# Geneva to Marseilles days 8-10



## MB1 (Jan 27, 2004)

There is really no point in saying anything more about Garmin navigation or the lack there of, we were in Provence and it was way past time for us to ride.

And hike and paddle and eat and drink...... :yesnod:


----------



## MB1 (Jan 27, 2004)

One day the organizers loaded us all in busses for a drive to the top of the days ride. Everyone got to see hill top towns and some great scenery and lavender fields just past full bloom (but they still smelled great).

Being the wayward kids we are, instead of taking the mostly downhill route they had laid out we consulted our maps and hit a nice climb up to the Col du Mars for some really great views and some really scary descending before rejoining the group for the rest of the day.


----------



## MB1 (Jan 27, 2004)

While we had been riding and shopping the boat had moved downstream to Arles which meant that we had another long bus ride.

The bus got to Arles before the boat but the organizer figured it would happen so he arranged for the group to attend a very strange bull fight in an authentic Roman coliseum. The idea seemed for the bull fighters to smack the bull on the forehead without getting killed by the bull.

Mostly the bull won.

Seemed like the shop keepers won too.


----------



## MB1 (Jan 27, 2004)

For the next to last day of the tour the organizers had laid on all sorts of walks and talks and demonstrations in famous towns and such.

We OTOH were there to ride.

So that is just exactly what we did.

That left us plenty of time at the end of the day to walk (and graze) around Arles before everyone else showed up at the end of their day. :thumbsup:

_Next report: all's well that ends._


----------



## plc707 (Feb 25, 2010)

Thanks for sharing. Its on my "to do" bucket list.


----------



## qwertzy (May 25, 2005)

Fantastic photos and trip!

I was in Arles just a few days earlier and was wondering what kind of boat would moor against those huge pilings! I got my answer, ... a huge boat! 

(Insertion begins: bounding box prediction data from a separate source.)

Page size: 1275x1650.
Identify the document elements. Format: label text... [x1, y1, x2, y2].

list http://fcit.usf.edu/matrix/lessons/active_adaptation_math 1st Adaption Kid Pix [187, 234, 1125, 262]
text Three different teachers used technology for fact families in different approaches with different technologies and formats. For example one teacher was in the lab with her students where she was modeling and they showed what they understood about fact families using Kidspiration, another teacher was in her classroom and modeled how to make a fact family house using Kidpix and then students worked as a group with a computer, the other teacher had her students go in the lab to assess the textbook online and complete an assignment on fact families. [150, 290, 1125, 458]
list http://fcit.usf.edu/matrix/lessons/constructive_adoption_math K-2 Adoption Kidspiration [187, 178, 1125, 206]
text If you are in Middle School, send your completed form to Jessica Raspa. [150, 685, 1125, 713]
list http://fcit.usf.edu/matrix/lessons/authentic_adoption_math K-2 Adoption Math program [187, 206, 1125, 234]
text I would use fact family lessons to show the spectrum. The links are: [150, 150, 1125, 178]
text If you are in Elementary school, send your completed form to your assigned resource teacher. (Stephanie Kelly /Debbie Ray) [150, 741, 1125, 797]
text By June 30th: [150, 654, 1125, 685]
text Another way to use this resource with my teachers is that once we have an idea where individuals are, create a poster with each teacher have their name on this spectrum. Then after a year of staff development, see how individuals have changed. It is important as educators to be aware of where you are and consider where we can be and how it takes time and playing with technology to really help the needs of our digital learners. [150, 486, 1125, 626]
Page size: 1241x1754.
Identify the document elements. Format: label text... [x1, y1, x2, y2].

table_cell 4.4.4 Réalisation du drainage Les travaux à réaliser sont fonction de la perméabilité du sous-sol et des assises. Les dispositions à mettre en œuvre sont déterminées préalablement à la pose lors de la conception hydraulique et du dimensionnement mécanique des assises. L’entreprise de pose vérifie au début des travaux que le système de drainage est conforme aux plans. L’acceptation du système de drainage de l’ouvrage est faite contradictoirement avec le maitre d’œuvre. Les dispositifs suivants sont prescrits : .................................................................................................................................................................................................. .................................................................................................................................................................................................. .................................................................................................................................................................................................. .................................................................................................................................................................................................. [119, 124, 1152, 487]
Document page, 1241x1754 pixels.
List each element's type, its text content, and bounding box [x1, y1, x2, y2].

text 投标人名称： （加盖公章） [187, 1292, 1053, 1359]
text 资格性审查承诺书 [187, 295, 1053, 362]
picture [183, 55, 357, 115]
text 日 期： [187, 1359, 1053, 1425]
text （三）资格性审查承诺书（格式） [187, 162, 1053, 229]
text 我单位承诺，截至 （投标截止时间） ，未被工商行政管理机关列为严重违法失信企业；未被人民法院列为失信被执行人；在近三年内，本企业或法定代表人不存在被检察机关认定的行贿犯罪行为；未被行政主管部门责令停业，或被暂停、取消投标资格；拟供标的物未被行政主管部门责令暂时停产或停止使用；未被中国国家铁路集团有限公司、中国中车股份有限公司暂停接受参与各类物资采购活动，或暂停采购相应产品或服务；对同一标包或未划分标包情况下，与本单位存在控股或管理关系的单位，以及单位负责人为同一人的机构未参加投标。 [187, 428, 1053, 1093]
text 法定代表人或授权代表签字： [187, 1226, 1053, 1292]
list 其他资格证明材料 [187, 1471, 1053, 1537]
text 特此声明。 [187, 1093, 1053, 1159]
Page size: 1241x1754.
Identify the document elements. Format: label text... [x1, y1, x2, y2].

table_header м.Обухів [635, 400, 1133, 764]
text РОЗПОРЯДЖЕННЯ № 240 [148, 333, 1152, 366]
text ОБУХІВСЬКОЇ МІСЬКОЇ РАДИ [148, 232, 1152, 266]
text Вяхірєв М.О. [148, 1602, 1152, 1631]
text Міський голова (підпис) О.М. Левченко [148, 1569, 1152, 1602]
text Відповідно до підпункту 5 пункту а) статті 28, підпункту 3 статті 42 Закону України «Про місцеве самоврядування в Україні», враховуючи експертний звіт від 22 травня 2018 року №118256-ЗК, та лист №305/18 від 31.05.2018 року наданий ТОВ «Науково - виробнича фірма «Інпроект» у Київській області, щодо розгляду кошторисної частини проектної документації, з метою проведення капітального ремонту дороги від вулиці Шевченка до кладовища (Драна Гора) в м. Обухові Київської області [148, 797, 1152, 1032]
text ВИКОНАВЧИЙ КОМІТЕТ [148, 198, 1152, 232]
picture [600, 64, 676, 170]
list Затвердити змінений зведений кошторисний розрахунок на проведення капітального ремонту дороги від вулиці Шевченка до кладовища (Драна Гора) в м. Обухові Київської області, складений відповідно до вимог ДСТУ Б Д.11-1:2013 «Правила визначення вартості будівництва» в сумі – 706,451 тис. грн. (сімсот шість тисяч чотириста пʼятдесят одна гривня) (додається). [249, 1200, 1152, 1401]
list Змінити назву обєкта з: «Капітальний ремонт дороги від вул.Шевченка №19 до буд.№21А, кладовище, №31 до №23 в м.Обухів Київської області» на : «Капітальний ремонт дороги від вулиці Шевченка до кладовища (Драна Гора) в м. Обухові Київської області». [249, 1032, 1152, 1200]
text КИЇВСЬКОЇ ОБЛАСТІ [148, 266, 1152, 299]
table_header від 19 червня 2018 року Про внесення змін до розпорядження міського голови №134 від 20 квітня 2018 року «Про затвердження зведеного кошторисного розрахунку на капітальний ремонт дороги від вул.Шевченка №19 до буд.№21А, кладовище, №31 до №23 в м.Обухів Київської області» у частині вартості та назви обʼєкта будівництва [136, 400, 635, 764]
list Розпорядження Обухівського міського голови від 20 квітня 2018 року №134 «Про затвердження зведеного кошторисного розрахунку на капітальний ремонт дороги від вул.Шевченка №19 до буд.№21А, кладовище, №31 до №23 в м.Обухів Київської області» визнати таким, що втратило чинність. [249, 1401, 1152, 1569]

p.s. I want a retirement like yours (but not likely to happen)


----------



## philippec (Jun 16, 2002)

What you saw were some "Courses Camargaises" (Bullfighting - Wikipedia, the free encyclopedia, Course camarguaise - Wikipédia). The object is to gather ribbons off of the bull's horns without getting gouged. The Bull is the primary star, the ribbon catchers are the secondary stars and the rest of the people running around are there to distract the bulls. Unlike Spanish-style bullfighting, the Bulls are not hurt, maimed or put to death.


----------



## philippec (Jun 16, 2002)

MB1 said:


> hit a nice climb up to the Col du Mars for some really great views and some really scary descending before rejoining the group for the rest of the day.


Glad you got to see Gordes, the Abbaye de Senanque and ride up the Col de Murs -- nice places all! Did you stop at the fountain near the washhouse in Murs just across from the huge oak tree -- the sweetest water ever!! If I had known you were riding in that area, I would have sent a real ride sheet for some of the most mind-blowing scenery you could imagine!!


----------



## weltyed (Feb 6, 2004)

dayyyyyyum. i want to do that. i want to eat all that. but hasnt anyone ever told you, "NO HATS ON THE BED!"


----------



## nonsleepingjon (Oct 18, 2002)

Fantastic. Can't wait for the next episode. What were the shopkeepers' reactions when a dozen sweaty cyclists wandered in?


----------



## MB1 (Jan 27, 2004)

nonsleepingjon said:


> Fantastic. Can't wait for the next episode. What were the shopkeepers' reactions when a dozen sweaty cyclists wandered in?


1) It is already posted.
2) It was 140 sweaty cyclists.
3) They didn't see cyclists, they saw $$$.


----------